Exercise instructions
Pick out and copy every line in the entries below that contains the string "sketchPlane". Case counts.

— Start Exercise input —

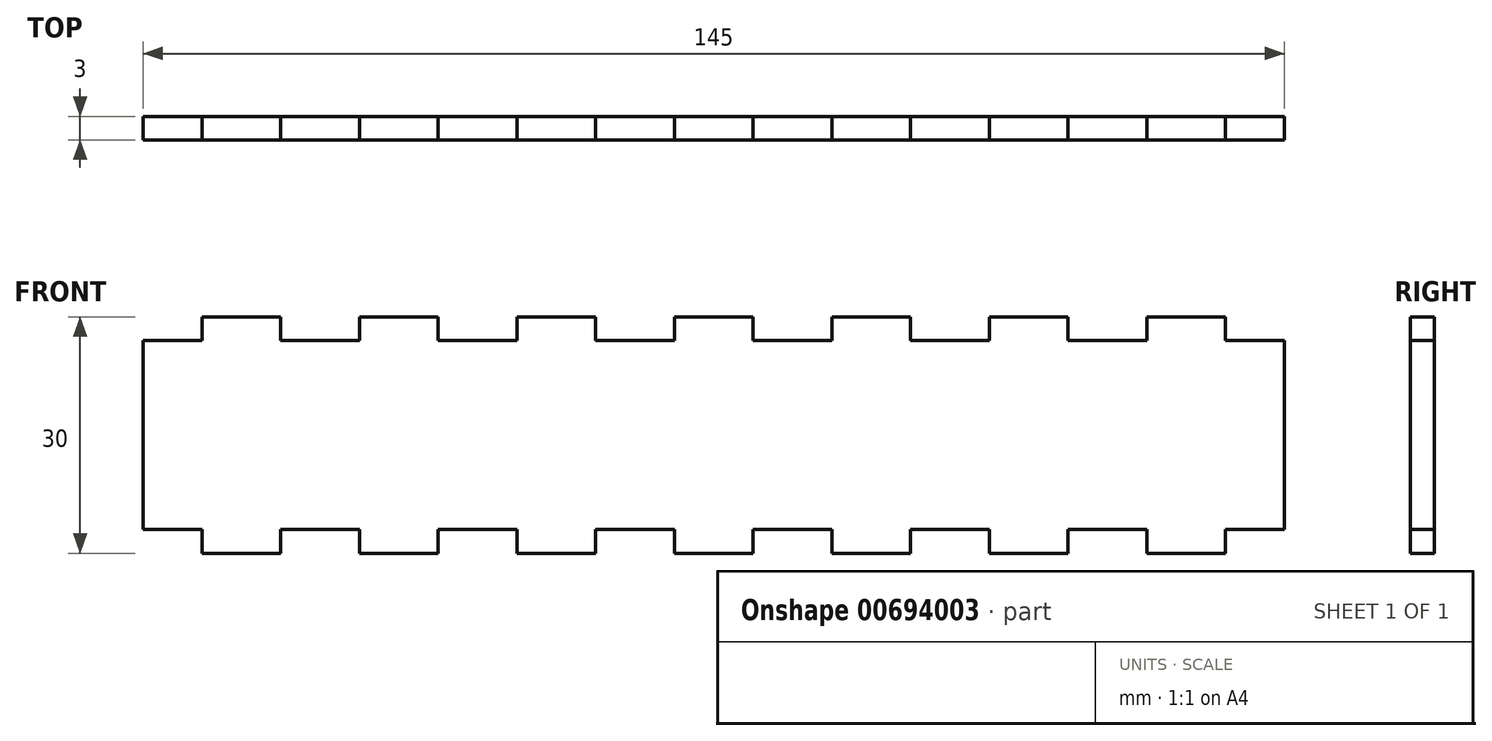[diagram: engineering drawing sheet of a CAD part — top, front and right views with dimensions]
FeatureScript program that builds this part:
annotation { "Feature Type Name" : "Feature", "Feature Type Description" : "" }
export const myFeature = defineFeature(function(context is Context, id is Id, definition is map)
    precondition{}
    {
        {
            var Q0;
            Q0=qCreatedBy(makeId("Front.planeOp"),FACE);
            var sketch = newSketch(context, id + "F0", { "sketchPlane" : qUnion([Q0])});
            skLineSegment(sketch, "E0.bottom", {"start": v(72.5, 15) * mm, "end": v(-72.5, 15) * mm});
            skLineSegment(sketch, "E0.top", {"start": v(72.5, -15) * mm, "end": v(-72.5, -15) * mm});
            skLineSegment(sketch, "E0.left", {"start": v(72.5, 15) * mm, "end": v(72.5, -15) * mm});
            skLineSegment(sketch, "E0.right", {"start": v(-72.5, 15) * mm, "end": v(-72.5, -15) * mm});
            skPoint(sketch, "E0.middle", {"position": v(0, 0) * mm});
            skSolve(sketch);
        }
        {
            var Q0;
            Q0=makeQuery(id+"F0.imprint","IMPRINT",FACE,{"disambiguationData":[TD([[makeQuery(id+"F0.imprint","IMPRINT",EDGE,{"derivedFrom":sQuery(id+"F0.wireOp",EDGE,"E0.bottom")}),1.0]])]});
            extrude(context, id + "F1", {"entities" : qUnion([Q0]), "depth" : 3 * mm, "offsetDistance" : 25 * mm});
        }
        {
            var Q0;
            Q0=makeQuery(id+"F1.opExtrude","CAP_FACE",FACE,{"disambiguationData":[OSD([sQuery(id+"F0.wireOp",EDGE,"E0.bottom"),sQuery(id+"F0.wireOp",EDGE,"E0.top"),sQuery(id+"F0.wireOp",EDGE,"E0.left"),sQuery(id+"F0.wireOp",EDGE,"E0.right")])],"isStart":false});
            var sketch = newSketch(context, id + "F2", { "sketchPlane" : qUnion([Q0])});
            skLineSegment(sketch, "E1", {"start": v(-75, -15) * mm, "end": v(-72.5, -15) * mm, "construction": true});
            skLineSegment(sketch, "E2.bottom", {"start": v(-75, -15) * mm, "end": v(-65, -15) * mm});
            skLineSegment(sketch, "E2.top", {"start": v(-75, -12) * mm, "end": v(-65, -12) * mm});
            skLineSegment(sketch, "E2.left", {"start": v(-75, -15) * mm, "end": v(-75, -12) * mm});
            skLineSegment(sketch, "E2.right", {"start": v(-65, -15) * mm, "end": v(-65, -12) * mm});
            skLineSegment(sketch, "E3.0.1.0", {"start": v(-75, 15) * mm, "end": v(-65, 15) * mm});
            skLineSegment(sketch, "E3.0.1.1", {"start": v(-75, 12) * mm, "end": v(-65, 12) * mm});
            skLineSegment(sketch, "E3.0.1.2", {"start": v(-65, 12) * mm, "end": v(-65, 15) * mm});
            skLineSegment(sketch, "E3.0.1.3", {"start": v(-75, 12) * mm, "end": v(-75, 15) * mm});
            skLineSegment(sketch, "E3.1.0.0", {"start": v(-55, -12) * mm, "end": v(-45, -12) * mm});
            skLineSegment(sketch, "E3.1.0.1", {"start": v(-55, -15) * mm, "end": v(-45, -15) * mm});
            skLineSegment(sketch, "E3.1.0.2", {"start": v(-45, -15) * mm, "end": v(-45, -12) * mm});
            skLineSegment(sketch, "E3.1.0.3", {"start": v(-55, -15) * mm, "end": v(-55, -12) * mm});
            skLineSegment(sketch, "E3.1.1.0", {"start": v(-55, 15) * mm, "end": v(-45, 15) * mm});
            skLineSegment(sketch, "E3.1.1.1", {"start": v(-55, 12) * mm, "end": v(-45, 12) * mm});
            skLineSegment(sketch, "E3.1.1.2", {"start": v(-45, 12) * mm, "end": v(-45, 15) * mm});
            skLineSegment(sketch, "E3.1.1.3", {"start": v(-55, 12) * mm, "end": v(-55, 15) * mm});
            skLineSegment(sketch, "E3.2.0.0", {"start": v(-35, -12) * mm, "end": v(-25, -12) * mm});
            skLineSegment(sketch, "E3.2.0.1", {"start": v(-35, -15) * mm, "end": v(-25, -15) * mm});
            skLineSegment(sketch, "E3.2.0.2", {"start": v(-25, -15) * mm, "end": v(-25, -12) * mm});
            skLineSegment(sketch, "E3.2.0.3", {"start": v(-35, -15) * mm, "end": v(-35, -12) * mm});
            skLineSegment(sketch, "E3.2.1.0", {"start": v(-35, 15) * mm, "end": v(-25, 15) * mm});
            skLineSegment(sketch, "E3.2.1.1", {"start": v(-35, 12) * mm, "end": v(-25, 12) * mm});
            skLineSegment(sketch, "E3.2.1.2", {"start": v(-25, 12) * mm, "end": v(-25, 15) * mm});
            skLineSegment(sketch, "E3.2.1.3", {"start": v(-35, 12) * mm, "end": v(-35, 15) * mm});
            skLineSegment(sketch, "E3.3.0.0", {"start": v(-15, -12) * mm, "end": v(-5, -12) * mm});
            skLineSegment(sketch, "E3.3.0.1", {"start": v(-15, -15) * mm, "end": v(-5, -15) * mm});
            skLineSegment(sketch, "E3.3.0.2", {"start": v(-5, -15) * mm, "end": v(-5, -12) * mm});
            skLineSegment(sketch, "E3.3.0.3", {"start": v(-15, -15) * mm, "end": v(-15, -12) * mm});
            skLineSegment(sketch, "E3.3.1.0", {"start": v(-15, 15) * mm, "end": v(-5, 15) * mm});
            skLineSegment(sketch, "E3.3.1.1", {"start": v(-15, 12) * mm, "end": v(-5, 12) * mm});
            skLineSegment(sketch, "E3.3.1.2", {"start": v(-5, 12) * mm, "end": v(-5, 15) * mm});
            skLineSegment(sketch, "E3.3.1.3", {"start": v(-15, 12) * mm, "end": v(-15, 15) * mm});
            skLineSegment(sketch, "E3.4.0.0", {"start": v(5, -12) * mm, "end": v(15, -12) * mm});
            skLineSegment(sketch, "E3.4.0.1", {"start": v(5, -15) * mm, "end": v(15, -15) * mm});
            skLineSegment(sketch, "E3.4.0.2", {"start": v(15, -15) * mm, "end": v(15, -12) * mm});
            skLineSegment(sketch, "E3.4.0.3", {"start": v(5, -15) * mm, "end": v(5, -12) * mm});
            skLineSegment(sketch, "E3.4.1.0", {"start": v(5, 15) * mm, "end": v(15, 15) * mm});
            skLineSegment(sketch, "E3.4.1.1", {"start": v(5, 12) * mm, "end": v(15, 12) * mm});
            skLineSegment(sketch, "E3.4.1.2", {"start": v(15, 12) * mm, "end": v(15, 15) * mm});
            skLineSegment(sketch, "E3.4.1.3", {"start": v(5, 12) * mm, "end": v(5, 15) * mm});
            skLineSegment(sketch, "E3.5.0.0", {"start": v(25, -12) * mm, "end": v(35, -12) * mm});
            skLineSegment(sketch, "E3.5.0.1", {"start": v(25, -15) * mm, "end": v(35, -15) * mm});
            skLineSegment(sketch, "E3.5.0.2", {"start": v(35, -15) * mm, "end": v(35, -12) * mm});
            skLineSegment(sketch, "E3.5.0.3", {"start": v(25, -15) * mm, "end": v(25, -12) * mm});
            skLineSegment(sketch, "E3.5.1.0", {"start": v(25, 15) * mm, "end": v(35, 15) * mm});
            skLineSegment(sketch, "E3.5.1.1", {"start": v(25, 12) * mm, "end": v(35, 12) * mm});
            skLineSegment(sketch, "E3.5.1.2", {"start": v(35, 12) * mm, "end": v(35, 15) * mm});
            skLineSegment(sketch, "E3.5.1.3", {"start": v(25, 12) * mm, "end": v(25, 15) * mm});
            skLineSegment(sketch, "E3.6.0.0", {"start": v(45, -12) * mm, "end": v(55, -12) * mm});
            skLineSegment(sketch, "E3.6.0.1", {"start": v(45, -15) * mm, "end": v(55, -15) * mm});
            skLineSegment(sketch, "E3.6.0.2", {"start": v(55, -15) * mm, "end": v(55, -12) * mm});
            skLineSegment(sketch, "E3.6.0.3", {"start": v(45, -15) * mm, "end": v(45, -12) * mm});
            skLineSegment(sketch, "E3.6.1.0", {"start": v(45, 15) * mm, "end": v(55, 15) * mm});
            skLineSegment(sketch, "E3.6.1.1", {"start": v(45, 12) * mm, "end": v(55, 12) * mm});
            skLineSegment(sketch, "E3.6.1.2", {"start": v(55, 12) * mm, "end": v(55, 15) * mm});
            skLineSegment(sketch, "E3.6.1.3", {"start": v(45, 12) * mm, "end": v(45, 15) * mm});
            skLineSegment(sketch, "E3.direction1", {"start": v(-75, -12) * mm, "end": v(-55, -12) * mm, "construction": true});
            skLineSegment(sketch, "E3.direction2", {"start": v(-75, -12) * mm, "end": v(-75, 15) * mm, "construction": true});
            skLineSegment(sketch, "E4.0.7.0", {"start": v(65, -12) * mm, "end": v(75, -12) * mm});
            skLineSegment(sketch, "E4.3.7.0", {"start": v(65, -15) * mm, "end": v(75, -15) * mm});
            skLineSegment(sketch, "E4.6.7.0", {"start": v(75, -15) * mm, "end": v(75, -12) * mm});
            skLineSegment(sketch, "E4.9.7.0", {"start": v(65, -15) * mm, "end": v(65, -12) * mm});
            skLineSegment(sketch, "E4.0.7.1", {"start": v(65, 15) * mm, "end": v(75, 15) * mm});
            skLineSegment(sketch, "E4.3.7.1", {"start": v(65, 12) * mm, "end": v(75, 12) * mm});
            skLineSegment(sketch, "E4.6.7.1", {"start": v(75, 12) * mm, "end": v(75, 15) * mm});
            skLineSegment(sketch, "E4.9.7.1", {"start": v(65, 12) * mm, "end": v(65, 15) * mm});
            skSolve(sketch);
        }
        {
            var Q0;
            Q0 = qSketchRegion(id + "F2", true);
            extrude(context, id + "F3", {"entities" : qUnion([Q0]), "operationType" : NewBodyOperationType.REMOVE, "oppositeDirection" : true, "depth" : 25 * mm, "offsetDistance" : 25 * mm});
        }
    });
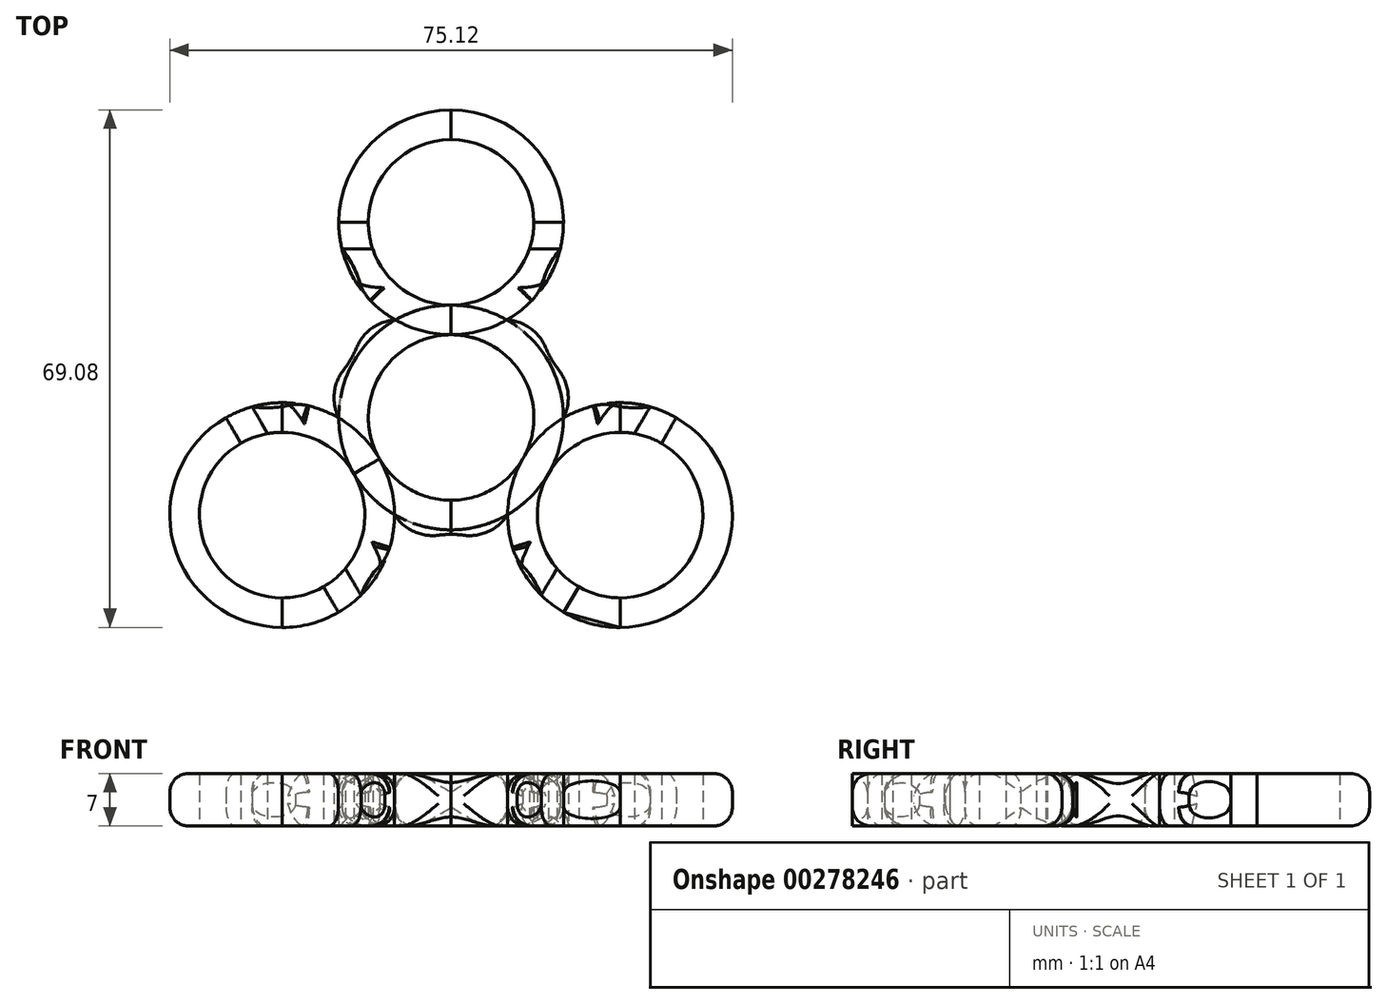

— End Exercise input —

Final result
            var sketch = newSketch(context, id + "F0", { "sketchPlane" : qUnion([Q0])});
            var sketch = newSketch(context, id + "F2", { "sketchPlane" : qUnion([Q0])});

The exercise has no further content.